▸ Exercise details
If an entry below holds a picture, skip the picture and copy everything else exactly.

▸ Excerpted records
....................

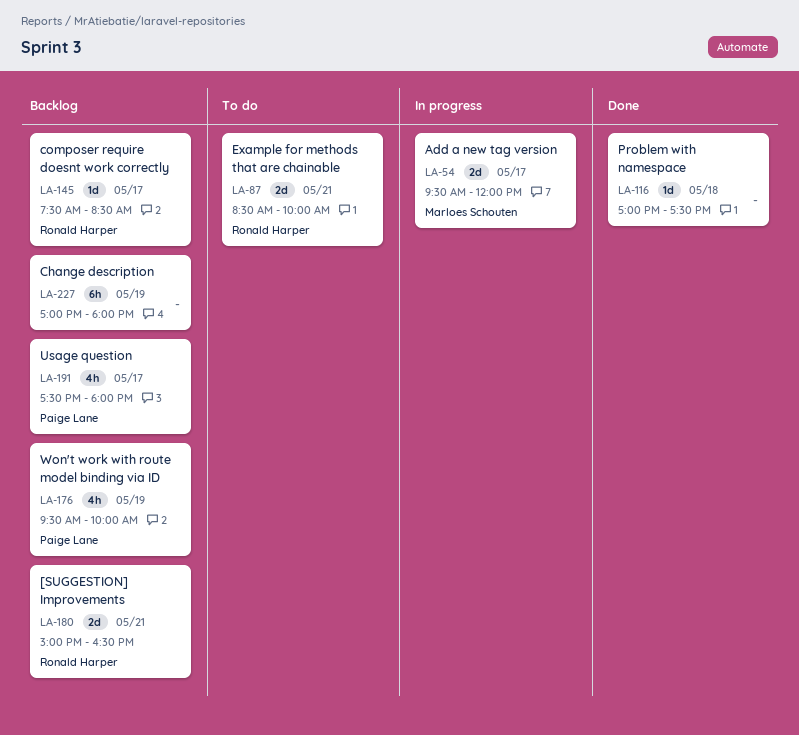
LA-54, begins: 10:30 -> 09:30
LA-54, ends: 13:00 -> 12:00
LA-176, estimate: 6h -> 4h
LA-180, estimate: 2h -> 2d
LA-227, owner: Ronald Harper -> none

....................

▸ Exercise output
LA-54, begins: 10:30 -> 09:30
LA-54, ends: 13:00 -> 12:00
LA-176, estimate: 6h -> 4h
LA-180, estimate: 2h -> 2d
LA-227, owner: Ronald Harper -> none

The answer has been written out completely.